--- Available data ---
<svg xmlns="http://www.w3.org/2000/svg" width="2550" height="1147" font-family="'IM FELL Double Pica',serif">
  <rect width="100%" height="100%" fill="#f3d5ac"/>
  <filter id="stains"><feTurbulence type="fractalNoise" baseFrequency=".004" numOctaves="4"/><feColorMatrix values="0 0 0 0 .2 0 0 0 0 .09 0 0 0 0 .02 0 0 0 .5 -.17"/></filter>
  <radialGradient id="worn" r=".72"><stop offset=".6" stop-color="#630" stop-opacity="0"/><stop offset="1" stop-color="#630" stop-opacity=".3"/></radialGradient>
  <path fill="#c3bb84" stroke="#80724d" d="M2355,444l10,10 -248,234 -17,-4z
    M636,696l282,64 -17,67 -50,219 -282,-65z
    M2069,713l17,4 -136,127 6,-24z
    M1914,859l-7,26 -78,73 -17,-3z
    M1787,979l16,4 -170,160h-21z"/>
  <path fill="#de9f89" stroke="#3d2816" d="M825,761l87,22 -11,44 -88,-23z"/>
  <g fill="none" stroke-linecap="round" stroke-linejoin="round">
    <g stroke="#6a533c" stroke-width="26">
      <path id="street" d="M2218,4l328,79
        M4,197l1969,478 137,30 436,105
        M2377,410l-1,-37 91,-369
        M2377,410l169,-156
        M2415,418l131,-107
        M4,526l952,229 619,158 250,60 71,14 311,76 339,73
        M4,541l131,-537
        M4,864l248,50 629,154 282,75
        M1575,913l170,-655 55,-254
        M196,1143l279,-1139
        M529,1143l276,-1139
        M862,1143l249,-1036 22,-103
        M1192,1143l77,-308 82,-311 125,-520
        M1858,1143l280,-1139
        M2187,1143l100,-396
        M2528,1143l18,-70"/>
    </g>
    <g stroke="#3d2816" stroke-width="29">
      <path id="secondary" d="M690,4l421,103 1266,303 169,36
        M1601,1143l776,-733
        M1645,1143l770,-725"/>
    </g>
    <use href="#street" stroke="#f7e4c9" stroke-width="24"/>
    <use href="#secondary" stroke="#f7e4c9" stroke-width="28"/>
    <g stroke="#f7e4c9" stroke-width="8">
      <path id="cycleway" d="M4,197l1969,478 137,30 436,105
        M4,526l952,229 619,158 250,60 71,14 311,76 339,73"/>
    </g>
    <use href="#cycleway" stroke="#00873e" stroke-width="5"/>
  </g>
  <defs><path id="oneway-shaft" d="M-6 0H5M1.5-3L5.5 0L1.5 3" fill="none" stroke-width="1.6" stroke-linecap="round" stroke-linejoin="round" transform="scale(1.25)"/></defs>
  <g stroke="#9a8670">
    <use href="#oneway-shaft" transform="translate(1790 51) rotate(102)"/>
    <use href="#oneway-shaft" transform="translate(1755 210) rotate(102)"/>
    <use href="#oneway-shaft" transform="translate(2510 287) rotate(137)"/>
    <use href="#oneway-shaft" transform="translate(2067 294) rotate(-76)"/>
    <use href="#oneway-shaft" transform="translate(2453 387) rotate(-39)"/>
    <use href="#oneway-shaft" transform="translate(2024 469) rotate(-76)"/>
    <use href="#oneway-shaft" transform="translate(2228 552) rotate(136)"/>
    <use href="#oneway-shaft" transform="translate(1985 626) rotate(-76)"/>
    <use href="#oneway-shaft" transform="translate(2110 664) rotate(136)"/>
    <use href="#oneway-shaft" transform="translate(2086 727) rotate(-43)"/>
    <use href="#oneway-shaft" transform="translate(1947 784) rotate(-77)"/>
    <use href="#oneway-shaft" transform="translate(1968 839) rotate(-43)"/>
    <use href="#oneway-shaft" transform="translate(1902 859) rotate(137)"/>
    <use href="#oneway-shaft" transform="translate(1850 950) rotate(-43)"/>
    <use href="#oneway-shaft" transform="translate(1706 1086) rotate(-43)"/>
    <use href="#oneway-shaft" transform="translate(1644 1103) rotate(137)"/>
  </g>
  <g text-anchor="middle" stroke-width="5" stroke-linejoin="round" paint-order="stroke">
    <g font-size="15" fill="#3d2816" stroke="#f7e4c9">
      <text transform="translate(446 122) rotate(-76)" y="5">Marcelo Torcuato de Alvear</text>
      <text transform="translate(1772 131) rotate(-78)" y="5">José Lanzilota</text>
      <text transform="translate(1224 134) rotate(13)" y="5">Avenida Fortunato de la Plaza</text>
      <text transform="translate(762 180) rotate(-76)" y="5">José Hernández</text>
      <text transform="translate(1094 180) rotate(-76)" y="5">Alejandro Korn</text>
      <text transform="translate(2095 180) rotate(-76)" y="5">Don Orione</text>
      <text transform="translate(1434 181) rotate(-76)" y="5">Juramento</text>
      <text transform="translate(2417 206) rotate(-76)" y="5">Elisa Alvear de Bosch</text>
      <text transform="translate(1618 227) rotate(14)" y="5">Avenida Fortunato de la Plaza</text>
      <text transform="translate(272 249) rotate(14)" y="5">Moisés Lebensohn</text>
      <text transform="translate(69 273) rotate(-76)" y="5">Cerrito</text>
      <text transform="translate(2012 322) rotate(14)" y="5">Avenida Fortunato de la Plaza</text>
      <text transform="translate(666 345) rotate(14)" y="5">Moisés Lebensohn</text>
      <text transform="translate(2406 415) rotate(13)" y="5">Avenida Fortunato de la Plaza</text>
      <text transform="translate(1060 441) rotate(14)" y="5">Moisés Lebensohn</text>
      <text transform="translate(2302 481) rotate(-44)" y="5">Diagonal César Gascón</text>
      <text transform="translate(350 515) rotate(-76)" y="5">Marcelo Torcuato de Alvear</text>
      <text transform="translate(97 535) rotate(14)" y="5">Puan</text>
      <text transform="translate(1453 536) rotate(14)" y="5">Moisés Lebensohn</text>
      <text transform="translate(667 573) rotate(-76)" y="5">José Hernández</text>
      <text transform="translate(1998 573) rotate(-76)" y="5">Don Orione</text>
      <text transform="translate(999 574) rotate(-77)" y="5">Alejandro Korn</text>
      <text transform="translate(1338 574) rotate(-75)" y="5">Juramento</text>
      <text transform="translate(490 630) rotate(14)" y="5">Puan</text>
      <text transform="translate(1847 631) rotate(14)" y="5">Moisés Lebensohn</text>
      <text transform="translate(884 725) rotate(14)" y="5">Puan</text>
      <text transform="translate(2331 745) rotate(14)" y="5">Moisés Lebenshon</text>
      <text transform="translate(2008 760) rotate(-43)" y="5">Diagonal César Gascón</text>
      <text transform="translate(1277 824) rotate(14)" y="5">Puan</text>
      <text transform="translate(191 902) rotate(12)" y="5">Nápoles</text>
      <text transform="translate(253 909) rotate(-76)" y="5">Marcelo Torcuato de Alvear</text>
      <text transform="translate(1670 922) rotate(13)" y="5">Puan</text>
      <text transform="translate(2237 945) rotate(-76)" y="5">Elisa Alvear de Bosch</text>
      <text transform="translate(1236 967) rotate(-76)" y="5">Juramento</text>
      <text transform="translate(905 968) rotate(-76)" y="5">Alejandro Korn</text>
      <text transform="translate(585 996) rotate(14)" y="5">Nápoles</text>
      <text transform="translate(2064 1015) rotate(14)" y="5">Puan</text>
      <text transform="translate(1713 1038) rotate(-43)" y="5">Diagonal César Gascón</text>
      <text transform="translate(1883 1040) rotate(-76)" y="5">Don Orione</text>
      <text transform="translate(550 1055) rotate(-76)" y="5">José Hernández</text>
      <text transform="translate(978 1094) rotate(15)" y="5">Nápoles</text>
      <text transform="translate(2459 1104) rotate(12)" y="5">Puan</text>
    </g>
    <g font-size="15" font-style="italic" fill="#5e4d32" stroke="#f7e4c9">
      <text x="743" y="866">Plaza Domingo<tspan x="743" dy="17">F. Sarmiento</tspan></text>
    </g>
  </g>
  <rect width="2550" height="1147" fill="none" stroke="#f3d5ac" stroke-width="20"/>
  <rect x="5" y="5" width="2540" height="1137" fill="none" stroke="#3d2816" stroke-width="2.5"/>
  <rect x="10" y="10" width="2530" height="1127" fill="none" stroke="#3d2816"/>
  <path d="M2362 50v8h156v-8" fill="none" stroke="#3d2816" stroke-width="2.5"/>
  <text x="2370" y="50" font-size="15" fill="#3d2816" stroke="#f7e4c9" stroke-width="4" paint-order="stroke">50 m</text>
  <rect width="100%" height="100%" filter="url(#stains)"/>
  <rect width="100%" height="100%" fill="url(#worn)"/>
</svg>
---
* _Assignment_
Working through the records, find each line containing the word "linecap" and copy it.

* _Your response_
  <g fill="none" stroke-linecap="round" stroke-linejoin="round">
  <defs><path id="oneway-shaft" d="M-6 0H5M1.5-3L5.5 0L1.5 3" fill="none" stroke-width="1.6" stroke-linecap="round" stroke-linejoin="round" transform="scale(1.25)"/></defs>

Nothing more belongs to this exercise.